#### REQUIRED WORK:
Repeat the passage from the Airbus air-bar article that starts with "Wednesday 15 June" and goes on through "of the century.".

#### EXCERPTED TEXT:

* * * *

Wednesday 15 June 2011 by Gary Stanton

Pub brawls at 30,000 feet ‘the norm’ by 2050, insists Airbus


Aviation experts at Airbus claim recent advances in airborne pub technology could see the first drunken passengers come to blows before the middle of the century.

Scientists who have been working round the clock to create the world’s first fully operational ‘air-bar’ claim that threatening to cut the hands off a stewardess because of a poorly stocked drinks trolley will have soon become a thing of the past.

The design of a membrane-like transparent fuselage will create room for a sculpted bar area with futuristic mood settings enabling travellers to steadily up their drinking as the effects of high-altitude kick in.

Charles Champion, Airbus’s Executive Vice President of Engineering said of the project, “It’s basically a massive bar with a plane built around it.”

“State of the art features will allow us to recreate all the ambience of a surpisingly well-lit Croxteth branch of Wetherspoons at kicking out time on a Friday.”

* * * *

(Saved entries)
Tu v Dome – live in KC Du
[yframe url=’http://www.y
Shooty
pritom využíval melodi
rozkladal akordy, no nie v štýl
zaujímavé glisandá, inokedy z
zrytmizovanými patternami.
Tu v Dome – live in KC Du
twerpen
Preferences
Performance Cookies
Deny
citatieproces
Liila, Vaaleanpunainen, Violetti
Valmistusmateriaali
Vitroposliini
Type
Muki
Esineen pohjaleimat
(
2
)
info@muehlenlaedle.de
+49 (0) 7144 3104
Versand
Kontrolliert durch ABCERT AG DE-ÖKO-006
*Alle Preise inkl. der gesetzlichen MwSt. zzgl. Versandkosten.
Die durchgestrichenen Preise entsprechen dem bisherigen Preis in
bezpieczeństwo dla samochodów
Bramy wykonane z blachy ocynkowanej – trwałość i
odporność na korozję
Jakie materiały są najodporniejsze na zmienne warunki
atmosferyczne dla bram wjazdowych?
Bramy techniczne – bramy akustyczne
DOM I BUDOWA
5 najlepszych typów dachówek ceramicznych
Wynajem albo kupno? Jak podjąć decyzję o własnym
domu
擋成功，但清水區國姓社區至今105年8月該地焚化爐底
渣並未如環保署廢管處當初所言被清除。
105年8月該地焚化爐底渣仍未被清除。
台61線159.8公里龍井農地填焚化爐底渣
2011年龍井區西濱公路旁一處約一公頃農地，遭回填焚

* * * *

#### WRITTEN REPLY:
Wednesday 15 June 2011 by Gary Stanton

Pub brawls at 30,000 feet ‘the norm’ by 2050, insists Airbus


Aviation experts at Airbus claim recent advances in airborne pub technology could see the first drunken passengers come to blows before the middle of the century.